> EXERCISE BRIEF
Find the line in the entries below that contains "- [Hotel Scribe: Generating". Repeat it exactly, and every line after it through the line that contains "- [Natural Language Generation enhances".

Stored data entries:
-- Opening Marker --

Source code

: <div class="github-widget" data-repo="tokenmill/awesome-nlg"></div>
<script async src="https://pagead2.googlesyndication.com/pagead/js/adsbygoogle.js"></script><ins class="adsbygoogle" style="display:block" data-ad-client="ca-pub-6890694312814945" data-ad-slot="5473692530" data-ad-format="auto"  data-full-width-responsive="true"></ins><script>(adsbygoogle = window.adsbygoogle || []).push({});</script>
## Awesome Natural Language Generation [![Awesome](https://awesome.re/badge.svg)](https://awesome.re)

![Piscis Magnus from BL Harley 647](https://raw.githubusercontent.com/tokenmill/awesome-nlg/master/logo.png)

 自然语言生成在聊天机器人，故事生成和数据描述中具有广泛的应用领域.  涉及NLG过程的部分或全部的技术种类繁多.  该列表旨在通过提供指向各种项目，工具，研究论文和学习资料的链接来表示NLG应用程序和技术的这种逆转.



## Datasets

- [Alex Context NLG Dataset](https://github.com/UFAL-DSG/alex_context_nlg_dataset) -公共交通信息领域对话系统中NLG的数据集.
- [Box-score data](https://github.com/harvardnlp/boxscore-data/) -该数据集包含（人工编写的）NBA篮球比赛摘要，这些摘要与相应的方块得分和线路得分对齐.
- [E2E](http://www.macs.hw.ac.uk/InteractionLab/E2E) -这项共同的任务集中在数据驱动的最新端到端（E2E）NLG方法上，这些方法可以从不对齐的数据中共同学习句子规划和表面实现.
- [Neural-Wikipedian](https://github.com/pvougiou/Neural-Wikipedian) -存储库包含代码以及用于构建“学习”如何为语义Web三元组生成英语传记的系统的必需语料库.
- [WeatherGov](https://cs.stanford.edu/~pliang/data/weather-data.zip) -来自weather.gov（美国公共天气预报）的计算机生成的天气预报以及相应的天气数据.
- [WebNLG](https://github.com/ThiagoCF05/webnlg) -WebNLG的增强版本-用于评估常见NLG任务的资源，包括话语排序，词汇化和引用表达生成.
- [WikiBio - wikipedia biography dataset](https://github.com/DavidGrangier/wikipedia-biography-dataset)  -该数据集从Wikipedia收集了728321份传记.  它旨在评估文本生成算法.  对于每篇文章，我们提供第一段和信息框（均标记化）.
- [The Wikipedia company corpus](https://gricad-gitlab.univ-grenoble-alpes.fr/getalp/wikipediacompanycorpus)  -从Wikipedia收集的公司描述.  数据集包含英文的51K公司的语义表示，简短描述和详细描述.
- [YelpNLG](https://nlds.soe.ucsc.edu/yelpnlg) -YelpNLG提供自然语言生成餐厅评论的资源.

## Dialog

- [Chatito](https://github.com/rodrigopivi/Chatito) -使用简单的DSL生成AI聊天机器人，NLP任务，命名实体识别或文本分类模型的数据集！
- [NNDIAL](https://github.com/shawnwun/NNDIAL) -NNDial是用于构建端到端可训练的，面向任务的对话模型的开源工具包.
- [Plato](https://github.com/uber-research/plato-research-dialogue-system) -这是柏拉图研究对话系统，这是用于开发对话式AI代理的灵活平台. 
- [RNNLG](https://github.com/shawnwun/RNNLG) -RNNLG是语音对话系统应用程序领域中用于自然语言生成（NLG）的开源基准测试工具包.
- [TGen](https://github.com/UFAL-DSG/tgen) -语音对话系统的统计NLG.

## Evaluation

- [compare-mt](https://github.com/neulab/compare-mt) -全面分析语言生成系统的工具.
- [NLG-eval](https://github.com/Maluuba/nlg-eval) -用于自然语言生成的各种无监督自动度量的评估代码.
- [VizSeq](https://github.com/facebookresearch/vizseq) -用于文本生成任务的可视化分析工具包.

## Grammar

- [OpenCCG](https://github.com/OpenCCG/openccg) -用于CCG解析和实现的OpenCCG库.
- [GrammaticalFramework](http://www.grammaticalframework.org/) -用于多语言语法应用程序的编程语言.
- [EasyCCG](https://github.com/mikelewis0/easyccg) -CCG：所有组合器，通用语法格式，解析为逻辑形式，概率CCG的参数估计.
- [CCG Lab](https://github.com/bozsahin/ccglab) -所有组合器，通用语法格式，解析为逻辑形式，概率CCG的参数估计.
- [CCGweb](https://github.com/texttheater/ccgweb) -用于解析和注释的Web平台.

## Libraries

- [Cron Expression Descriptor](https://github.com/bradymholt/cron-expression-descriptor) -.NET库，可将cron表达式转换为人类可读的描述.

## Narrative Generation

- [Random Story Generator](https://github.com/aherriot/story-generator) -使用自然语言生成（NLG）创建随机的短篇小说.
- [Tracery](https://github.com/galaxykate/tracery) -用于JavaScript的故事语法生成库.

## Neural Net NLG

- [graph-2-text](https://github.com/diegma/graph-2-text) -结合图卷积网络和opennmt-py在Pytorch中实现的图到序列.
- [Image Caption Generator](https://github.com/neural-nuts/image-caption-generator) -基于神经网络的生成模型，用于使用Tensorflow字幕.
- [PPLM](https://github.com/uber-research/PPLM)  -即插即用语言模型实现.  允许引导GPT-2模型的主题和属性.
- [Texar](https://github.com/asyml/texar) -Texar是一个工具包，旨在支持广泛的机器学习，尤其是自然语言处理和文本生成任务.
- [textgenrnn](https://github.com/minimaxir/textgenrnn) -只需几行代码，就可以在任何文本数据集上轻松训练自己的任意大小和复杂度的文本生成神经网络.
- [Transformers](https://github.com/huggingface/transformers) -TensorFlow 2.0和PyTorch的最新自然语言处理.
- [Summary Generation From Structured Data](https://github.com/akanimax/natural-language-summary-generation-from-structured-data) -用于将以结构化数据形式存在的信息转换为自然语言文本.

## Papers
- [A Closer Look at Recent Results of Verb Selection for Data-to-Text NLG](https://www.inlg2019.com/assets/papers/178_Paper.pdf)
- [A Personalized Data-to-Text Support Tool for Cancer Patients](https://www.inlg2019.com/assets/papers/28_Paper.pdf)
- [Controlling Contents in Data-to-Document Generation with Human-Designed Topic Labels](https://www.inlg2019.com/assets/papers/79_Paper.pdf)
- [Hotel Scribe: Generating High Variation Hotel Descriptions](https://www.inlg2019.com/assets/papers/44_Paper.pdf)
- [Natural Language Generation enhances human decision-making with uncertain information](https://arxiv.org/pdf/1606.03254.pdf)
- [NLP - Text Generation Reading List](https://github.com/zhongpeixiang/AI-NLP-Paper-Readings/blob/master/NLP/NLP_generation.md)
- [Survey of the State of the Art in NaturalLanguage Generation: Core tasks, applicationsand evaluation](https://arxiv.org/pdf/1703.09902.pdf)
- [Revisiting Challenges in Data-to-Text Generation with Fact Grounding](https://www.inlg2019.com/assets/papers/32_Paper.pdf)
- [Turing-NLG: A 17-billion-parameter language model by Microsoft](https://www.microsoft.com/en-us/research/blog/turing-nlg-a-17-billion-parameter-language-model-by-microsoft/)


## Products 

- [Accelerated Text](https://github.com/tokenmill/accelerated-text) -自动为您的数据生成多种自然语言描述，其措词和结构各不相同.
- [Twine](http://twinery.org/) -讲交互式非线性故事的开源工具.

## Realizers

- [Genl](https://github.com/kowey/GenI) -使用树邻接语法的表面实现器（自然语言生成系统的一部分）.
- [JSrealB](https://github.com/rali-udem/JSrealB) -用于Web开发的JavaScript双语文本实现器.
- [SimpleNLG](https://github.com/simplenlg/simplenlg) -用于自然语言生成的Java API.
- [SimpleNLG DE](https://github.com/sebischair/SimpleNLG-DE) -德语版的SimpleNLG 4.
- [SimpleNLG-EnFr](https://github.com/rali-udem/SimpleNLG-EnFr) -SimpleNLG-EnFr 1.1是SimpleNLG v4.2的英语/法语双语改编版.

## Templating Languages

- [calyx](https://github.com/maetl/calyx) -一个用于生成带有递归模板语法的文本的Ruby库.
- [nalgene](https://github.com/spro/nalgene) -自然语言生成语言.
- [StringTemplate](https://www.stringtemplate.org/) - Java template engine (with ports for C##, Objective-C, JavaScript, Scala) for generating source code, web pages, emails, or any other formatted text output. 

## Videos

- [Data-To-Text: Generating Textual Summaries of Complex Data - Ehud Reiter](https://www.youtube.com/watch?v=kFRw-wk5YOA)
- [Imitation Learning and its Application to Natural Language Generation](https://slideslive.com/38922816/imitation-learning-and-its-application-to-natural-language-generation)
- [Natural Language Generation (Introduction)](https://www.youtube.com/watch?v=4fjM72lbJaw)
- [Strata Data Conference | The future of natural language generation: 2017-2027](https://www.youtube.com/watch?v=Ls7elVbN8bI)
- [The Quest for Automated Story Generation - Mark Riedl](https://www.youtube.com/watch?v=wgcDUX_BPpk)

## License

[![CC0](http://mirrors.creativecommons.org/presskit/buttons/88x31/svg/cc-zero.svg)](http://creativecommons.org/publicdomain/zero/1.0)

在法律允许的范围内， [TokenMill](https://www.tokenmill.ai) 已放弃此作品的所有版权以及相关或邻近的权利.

-- Closing Marker --

> ANSWER SECTION
- [Hotel Scribe: Generating High Variation Hotel Descriptions](https://www.inlg2019.com/assets/papers/44_Paper.pdf)
- [Natural Language Generation enhances human decision-making with uncertain information](https://arxiv.org/pdf/1606.03254.pdf)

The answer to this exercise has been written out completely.